As it turned out, we needed more than one black light—and the member of the Hawthorne family in possession of seven of them was Xander. The three of us lined Toby’s suite with them. We turned the overhead lights off, and what I saw took me nearly to my knees.

Toby hadn’t written a message on the wall of his bedroom. He’d written tens of thousands of words across all the walls in the suite. Toby Hawthorne had kept a diary. His whole life was documented on the walls of his wing of Hawthorne House. He couldn’t have been more than seven or eight when he’d started writing.

Jameson and Xander fell silent beside me as the three of us read. The tone of Toby’s writing started off completely at odds with everything else we’d found—the drugs, the message we’d decoded, “A Poison Tree.” That Toby had been seething with anger. But Young Toby? He sounded more like Xander. There was an unbridled energy to everything he wrote. He talked about conducting experiments, some of them involving explosions. He adored his older sisters. He spent entire days disappearing into the walls of the House. He worshipped his father.

What changed? That was the question I asked myself as I read faster and faster, speeding through Toby’s twelfth year, his thirteenth, his fourteenth, his fifteenth. Shortly after his sixteenth birthday, I came to the exact moment when everything changed.

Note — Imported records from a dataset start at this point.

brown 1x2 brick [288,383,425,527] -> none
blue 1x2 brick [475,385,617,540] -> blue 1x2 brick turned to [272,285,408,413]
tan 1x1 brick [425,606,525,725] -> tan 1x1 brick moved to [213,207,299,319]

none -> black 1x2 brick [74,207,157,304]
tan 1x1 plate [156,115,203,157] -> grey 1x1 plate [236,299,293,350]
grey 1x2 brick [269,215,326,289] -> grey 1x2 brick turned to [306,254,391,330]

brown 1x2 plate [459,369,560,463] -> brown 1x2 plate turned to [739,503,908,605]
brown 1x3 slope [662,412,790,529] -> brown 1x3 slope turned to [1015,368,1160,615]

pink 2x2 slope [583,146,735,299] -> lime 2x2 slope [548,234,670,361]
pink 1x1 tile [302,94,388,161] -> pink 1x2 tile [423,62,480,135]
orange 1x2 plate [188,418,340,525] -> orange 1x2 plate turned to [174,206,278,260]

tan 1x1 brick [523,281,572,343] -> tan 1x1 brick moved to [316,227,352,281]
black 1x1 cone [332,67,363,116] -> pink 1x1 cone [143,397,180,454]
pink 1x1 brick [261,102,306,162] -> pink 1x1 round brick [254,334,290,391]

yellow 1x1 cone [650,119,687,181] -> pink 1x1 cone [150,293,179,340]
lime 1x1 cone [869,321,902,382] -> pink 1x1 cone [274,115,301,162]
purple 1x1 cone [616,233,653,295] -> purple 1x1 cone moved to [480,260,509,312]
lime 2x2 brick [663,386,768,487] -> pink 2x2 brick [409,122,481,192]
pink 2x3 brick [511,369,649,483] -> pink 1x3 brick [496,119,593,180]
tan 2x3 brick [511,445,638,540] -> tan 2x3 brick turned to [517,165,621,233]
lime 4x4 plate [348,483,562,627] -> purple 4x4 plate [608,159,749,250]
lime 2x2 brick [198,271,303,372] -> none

All that entry said was: They lied.

It took months—maybe years—before Toby actually put into words what that lie was. What he’d discovered, why he was angry. When I got to that confession, my entire body went leaden.

“Avery?” Xander stopped what he was doing and turned to look at me. Jameson was still reading at warp speed. He must have already read the secret that had turned me to stone, but his laser focus had remained uncompromised. He was on the hunt—and my body felt like it was shutting down.

“You okay there, champ?” Xander asked me, coming to put a hand on my shoulder. I barely felt it.

I couldn’t take another step. I couldn’t read another word. Because the lie that Toby Hawthorne had referenced, the secrets he mentioned in his poem?

They had to do with who he was.

“Toby was adopted.” I turned to look at Xander. “Nobody knew. Not Toby. Not his sisters. No one. Your grandmother faked a pregnancy. When Toby was sixteen, he found something. Proof. I don’t know what.” I couldn’t stop talking. I couldn’t slow down. “They adopted him in secret. He wasn’t even sure it was legal.”

“Why would anyone keep an adoption a secret?” Xander sounded truly baffled.

That was a good question, but I could barely process it, because all I could think, over and over again, was that if Toby Hawthorne wasn’t biologically related to the Hawthorne family, then he didn’t share one ounce of their DNA.

And neither would his child.

“His handwriting…” I choked out the words. It was on the walls, all around me—and now that I was looking for it, I recognized something I should have noticed the moment the writing had changed from a childish scrawl.

From the time he was twelve or thirteen, Toby Hawthorne had started writing in an odd fashion—a very distinctive mix of print and cursive. I’d seen that handwriting before.

I have a secret, I could hear my mother telling me less than a week before she died. About the day you were born.